Kati boosted his status by marrying a woman from the ruling Songhai family. His bride's father would eventually ascend to the throne as emperor. And when he did, he initiated Mahmud Kati into politics and prepared him as a statesman. Meanwhile, Kati further build and diversified his knowledge. As he accumulated wealth, he bought more books and further enriched the collection he had inherited from his father and those manuscripts of the emperor.

Kati died in 1593. Never would he have imagined the great lengths that his descendents would go to in order to fulfill his wish that the library he created be protected.

A modern saga

“The last city of Andalus is neither Malaga nor Algeciras, it is Timbuktu” –Ismael Diadie Kati

Over the centuries, the Kati Family mixed through marriage with African tribes, Moriscos, Portuguese renegades and Sephardic Jews. The Kati manuscripts survived one misfortune after another that came from as diverse an array of sources. First there were Moroccan attacks on the Songhai Empire led by Jawdar Pasha and Ibn Zarkun. Then, centuries later, came radical Islamists, followed by colonial powers. The family had to react. Desperate times called for desperate measures: they distributed the manuscripts of the collection among the family members, each of whom headed somewhere in the Niger Basin. The manuscripts were dispersed and carefully hidden to hide them from the French colonial powers.

In the 1990s, Ismael Diadie Haiydara Kati, together with his father, undertook the heroic task of tracing the old family members and collecting all the Kati manuscripts. Some are destroyed or damaged, but they managed to collect over 3,000 manuscripts. Spain financed the construction of a building that housed the Bibliotheca Kati (Fondo Kati). It houses works in Arabic, Hebrew and Aljamiado (Romance languages written in the Arabic script) written by Andalusian scholars and immigrants, Jewish merchants, Arab intellectuals and Christian renegades. From medicine and mathematics to philosophy and law, the Kati collection is a treasure in every sense of the word, covering a period that extends from the 12th through to the 19th century.

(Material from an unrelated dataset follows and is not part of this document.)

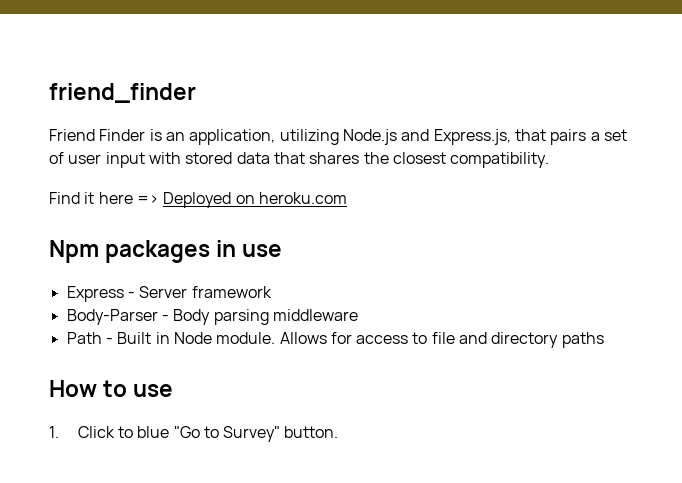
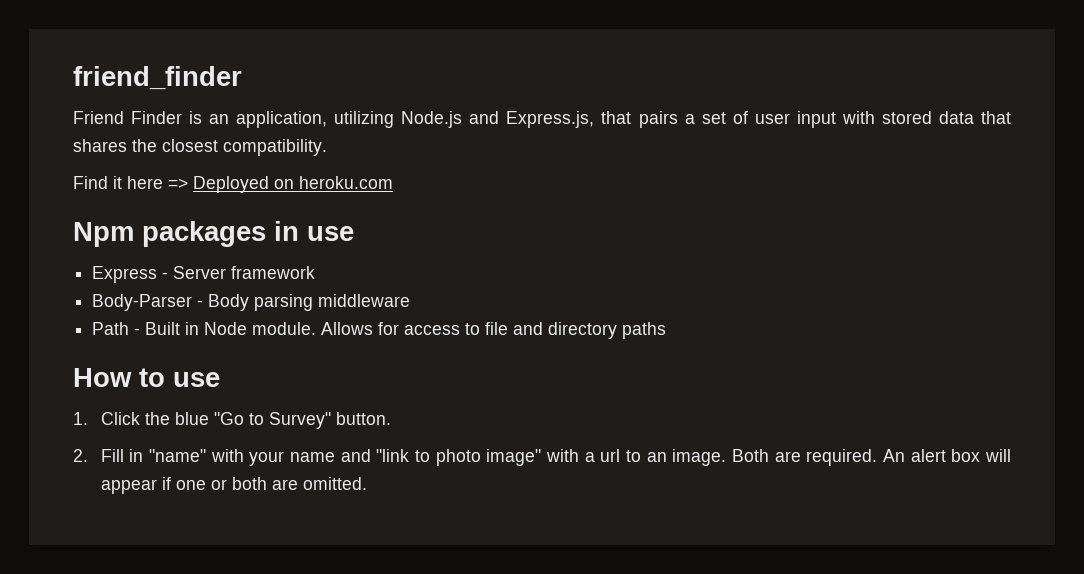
[117,426,133,438] to -> [144,412,170,425] the
(339, 432) none -> [73,449,1011,466] [100,477,367,494] // 2. Fill in "name" with your name and "link to photo image" with a url to an image. Both are required. An alert box will appear if one or both are omitted.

The collection includes rare accounts of important historical periods such as the spread of Islam in Andalus, the expulsion of the Moriscos from Spain, the rise and fall of the Songhai Empire. Not least of which, the manuscripts recount the period through a history of the Kati family over five centuries, which is the longest known history line of any Andalusi family outside of Spain.

Three books are of particular interest: a 12th century Quran from Ceuta (Almohad era), the Sudanese Chronicles of El-Saheli of Granada, and Tarikh Al-Fattah (Chronicles of the Conquest), a 15th century book about Africa written by Africans.

How much would these books sell for? That would be a dangerous question should it occur to the Ansar Dine Islamists in Mali!

Ismael Diadie did not risk his family’s heritage. He and other Kati family members reportedly left Timbuktu with as many precious manuscripts as they could carry. History might be repeating itself as you read these lines: the manuscripts might be safely hidden somewhere outside Timbuktu. One day when and if things calm down, they might surface again, and the story of the Kati Family will again be celebrated. Until that day comes, the fate of Timbuktu’s Andalusian manuscripts remains to be a question mark.